Die Leitlinie dieser Bewegung ist „Dann sag ich halt gar nichts mehr.“ Da eine vermeintlich problemfreie Positionierung nicht mehr möglich ist, wie sie früher möglich gewesen sein soll, erfolgt der Rückzug ins Private. Diese Entwicklung wird als problematisch dargestellt, da man nicht mehr einfach alles sagen könne „wie Zuhause“.
Hierbei wird übersehen, welche Probleme es mit sich bringt, wenn sich das Politische ins Private zurückzieht. Wenn Politische Äußerungen nicht mehr die öffentliche Form wahren, sondern affektiv werden. All diese Problematiken haben wir schon während der Präsidentschaftszeit Donald Trumps gesehen, der vielleicht sogar als Präsident zurückkehrt.
Auf eine Affektisierung des Politischen auf medialer Akteursebene folgt unweigerlich eine Affektisierung von den Beobachtern zweiter Ordnung, wie Niklas Luhmann es beschreiben würde. Wenn wir politische Handelnde sehen, die emotionalisiert, voller Wut, Angst oder Hass, auf uns einreden, dann werden wir auch emotional.
Als Gegen-Standpunkt gibt es allerdings auch Themen, bei denen eine emotionale Debatte durchaus angebracht wäre. So schreibt Stefan Schulz in die Altenrepublik in Bezug auf die ehemalige Familienministerin Anne Spiegel, die ihr Amt aufgrund von einer ungünstigen Kommunikation im Bezug auf ihren Urlaub zurücktreten musste: „Bei Anne Spiegels Pressekonferenz konnte man sehen, wie ein Lebensentwurf zerbrach.

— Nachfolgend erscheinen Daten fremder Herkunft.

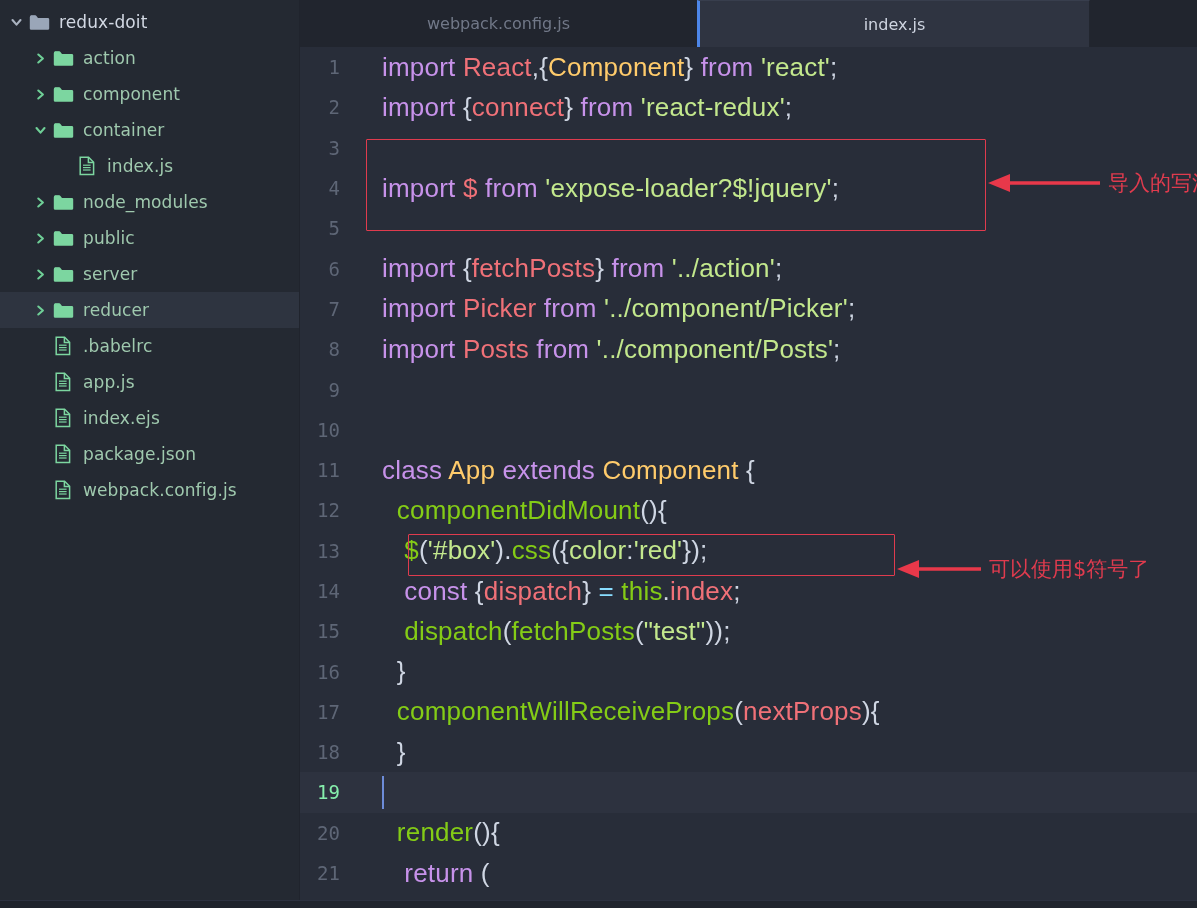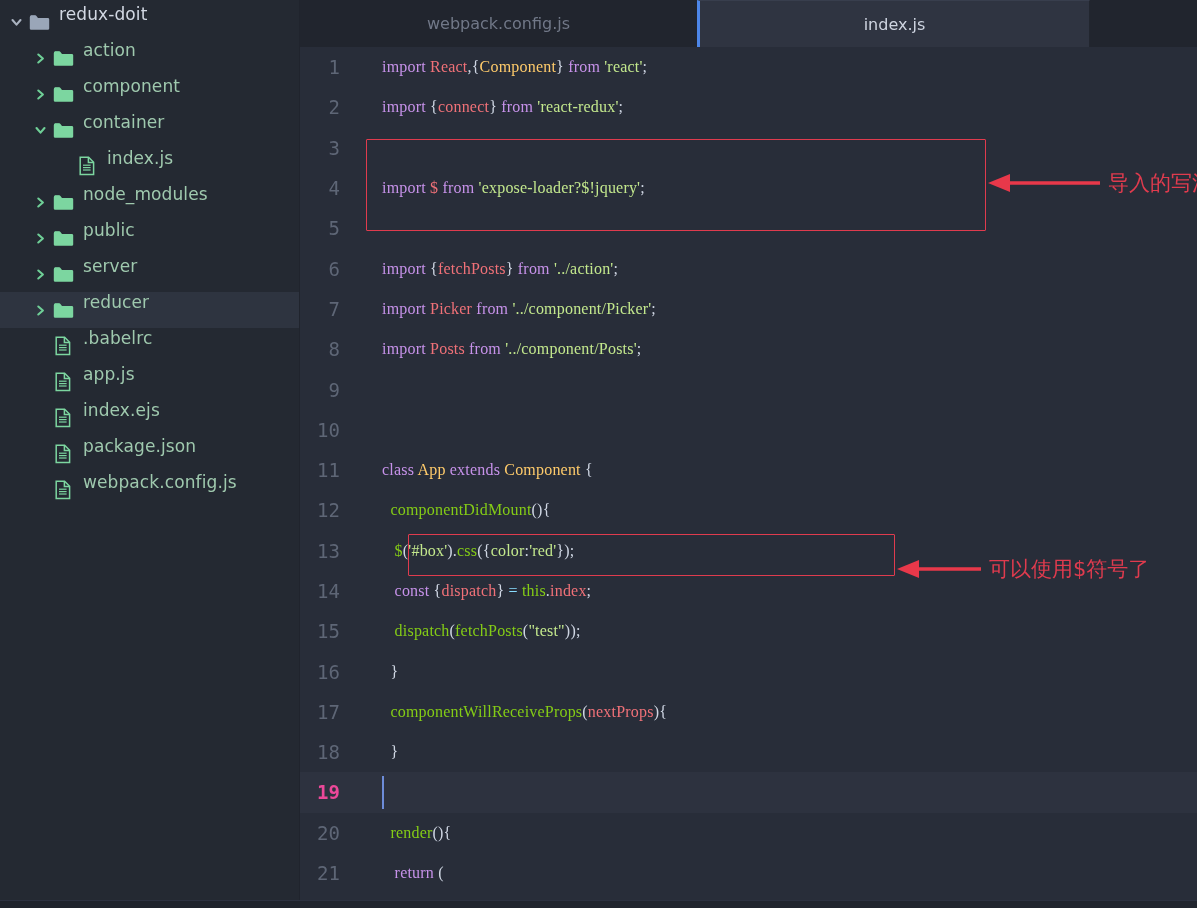--- a/index.html
+++ b/index.html
@@ -33,6 +33,7 @@
   }
   .tree-row {
     display: flex;
+    align-items: center;
     height: 36px;
     padding-left: 8px;
     white-space: nowrap;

Er zerschellte an verkommenen, überholungsbedürftigen Erwartungen. Eine Familienministerin scheiterte an ihrer eigenen Familie.“5 Affektisierung hat meiner Meinung nach eine Berechtigung, wenn es um das Ur-Thema des Politischen, zum Beispiel einer universalistischen in Form der feministischen Auseinandersetzung mit den öffentlichen Belangen zu tun hat: Wieso können Frauen6 immer noch nicht als gleichberechtigte Mitglieder unserer Gesellschaft am politischen Diskurs teilnehmen?
Anmerkungen
1: ab 2:59:35 ZDF Mediathek 202
2: Hierfür sei verwiesen auf großartige Podcasts, wie den Aufwachen! Podcast, den Alias Fernsehpodcast oder Piratensender Powerplay.
4: ab 35:22 https://piratensenderpowerplay.podigee.io/177-new-episode
5: Stefan Schulz, Die Altenrepublik 2022, S. 152
6: Die Frage war auf Anne Spiegel bezogen, kann aber selbstverständlich auf jede marginalisierte Gruppe angewandt werden.